The above makes me question whether I’m as intelligent as I’ve been led to believe, but it’s not the only thing. I’m very bookish, but I have a horrible memory when it comes to precise detail like dates, times, and locations; my particular type of intelligence isn’t a traditional intellectualism - I’ve spent years trying to make myself distinct in this way - but I still feel residual social pressures to appear well-educated in the sort of nebulous way one tends to define that.
I’m not very athletic, prone to bizarre allergic reactions and illness, and just generally don’t have as much stamina as most people seem to. My utter uselessness in the physical realm is something I often try to compensate for, but my inability to pay proper attention to my surroundings means I wind up injured. My performance decreases sharply if I know I’m being observed, as well.
What's your opinion of getting frequent feedback on what you do? (Someone pointing out what is good, what is bad, what and how to improve) Is there a limit to how often you want feedback? If so, what is the limit?
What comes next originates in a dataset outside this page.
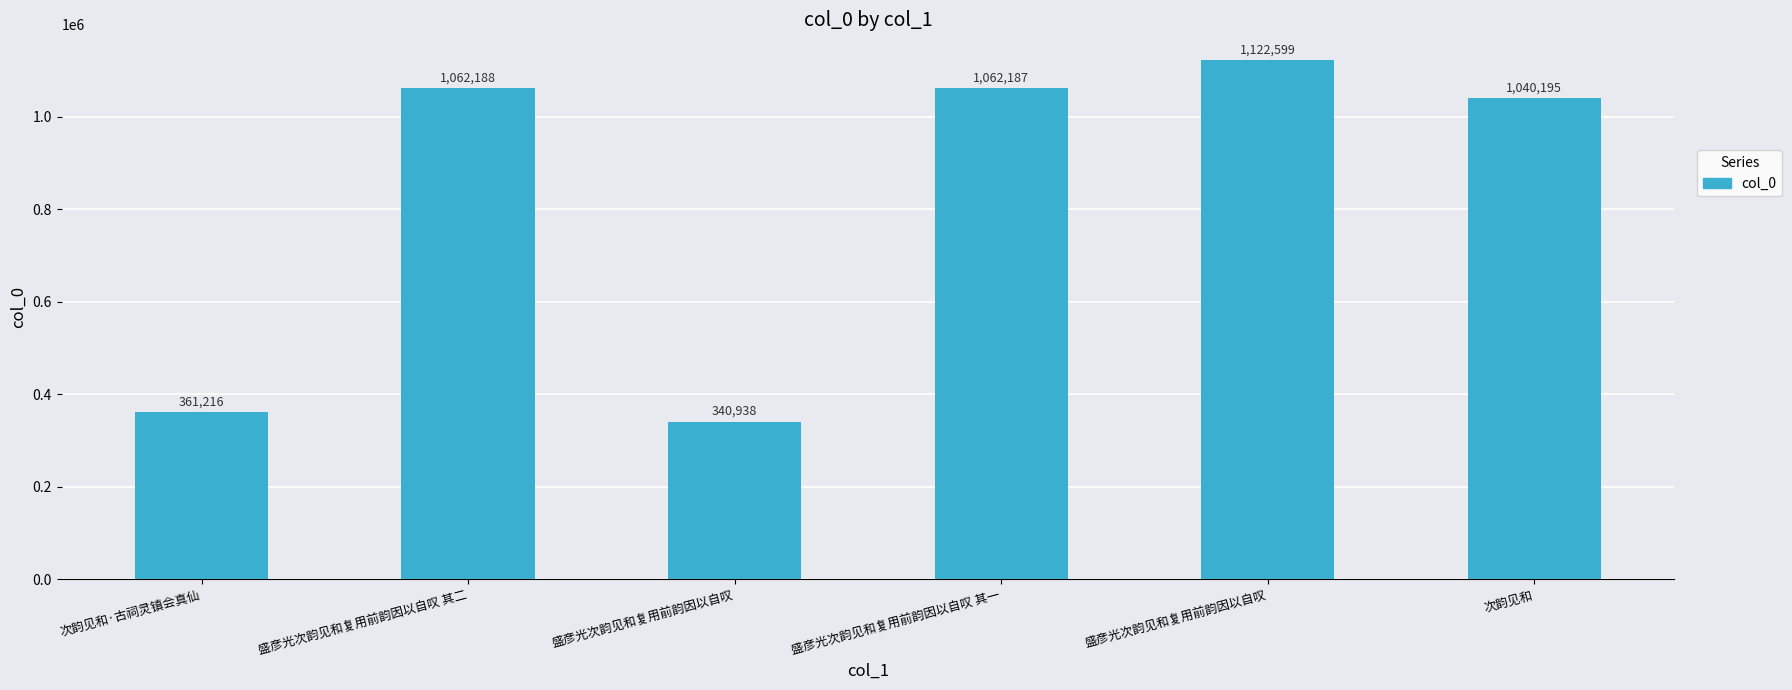

Count the number of categories in the chart.

6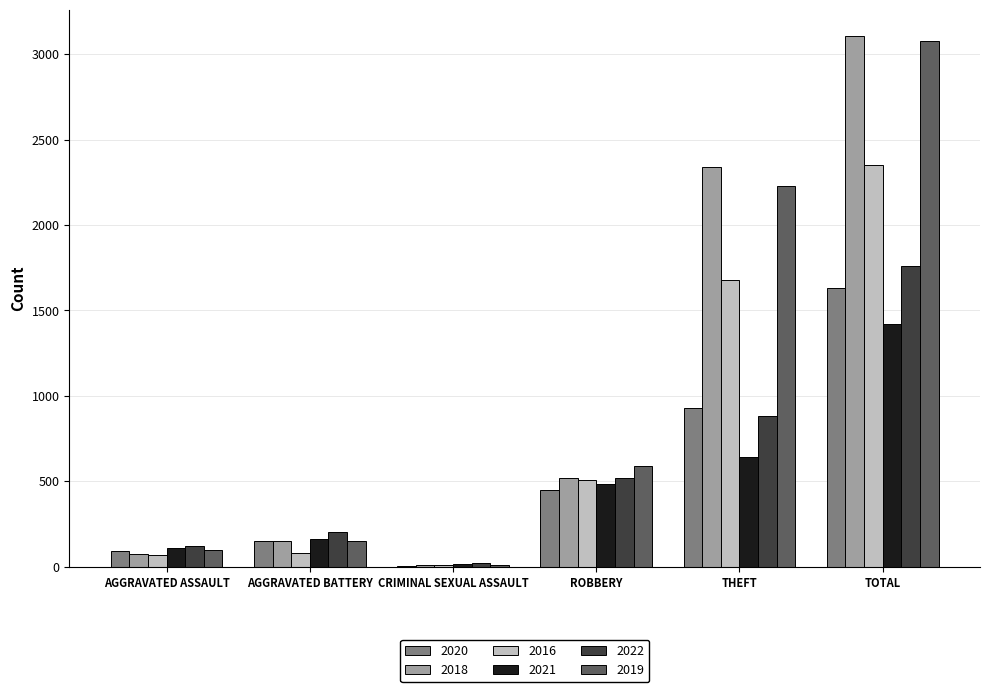

Are the bars horizontal?

No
I have a tendency to directly ask for feedback when I think I’ve hit a wall, or I think there’s room for improvement, and am generally rather comfortable with criticism if it’s constructive. However, I don’t like people who complain but offer no alternatives or possible solutions, and I’m not apt to consider their opinions valid since they’re bereft of substance. If someone was coming up to me and picking at everything I do, regardless of how small, I think I would get annoyed very quickly. I also don’t particularly enjoy being criticized on a work-in-progress, largely because I have the end result in mind already, and nitpicking the process wouldn’t mean much in the long run.